*Problem details:*
Retrieve each line that contains the word "User" from the entries below.

##########

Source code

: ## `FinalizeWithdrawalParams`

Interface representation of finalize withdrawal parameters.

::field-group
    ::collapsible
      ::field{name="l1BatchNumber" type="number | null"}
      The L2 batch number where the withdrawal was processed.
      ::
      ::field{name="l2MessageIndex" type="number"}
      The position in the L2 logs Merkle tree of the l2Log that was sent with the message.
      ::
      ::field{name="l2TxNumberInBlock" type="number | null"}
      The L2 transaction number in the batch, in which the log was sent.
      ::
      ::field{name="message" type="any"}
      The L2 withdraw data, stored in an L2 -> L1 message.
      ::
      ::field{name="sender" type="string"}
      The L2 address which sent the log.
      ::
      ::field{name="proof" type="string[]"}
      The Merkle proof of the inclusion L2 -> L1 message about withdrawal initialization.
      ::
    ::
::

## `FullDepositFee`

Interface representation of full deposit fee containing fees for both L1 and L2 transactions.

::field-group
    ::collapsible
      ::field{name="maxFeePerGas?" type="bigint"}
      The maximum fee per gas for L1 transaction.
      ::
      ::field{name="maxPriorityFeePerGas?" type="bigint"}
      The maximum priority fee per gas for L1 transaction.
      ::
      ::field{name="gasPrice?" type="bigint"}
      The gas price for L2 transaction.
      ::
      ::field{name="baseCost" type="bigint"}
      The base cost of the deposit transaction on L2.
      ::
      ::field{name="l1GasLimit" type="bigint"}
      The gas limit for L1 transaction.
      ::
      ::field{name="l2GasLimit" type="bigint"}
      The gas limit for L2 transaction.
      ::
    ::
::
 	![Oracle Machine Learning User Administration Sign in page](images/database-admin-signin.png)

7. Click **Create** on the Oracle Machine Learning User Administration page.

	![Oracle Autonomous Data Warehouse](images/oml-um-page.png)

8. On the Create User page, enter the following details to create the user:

##########

*Output for this exercise:*
 	![Oracle Machine Learning User Administration Sign in page](images/database-admin-signin.png)
7. Click **Create** on the Oracle Machine Learning User Administration page.
8. On the Create User page, enter the following details to create the user:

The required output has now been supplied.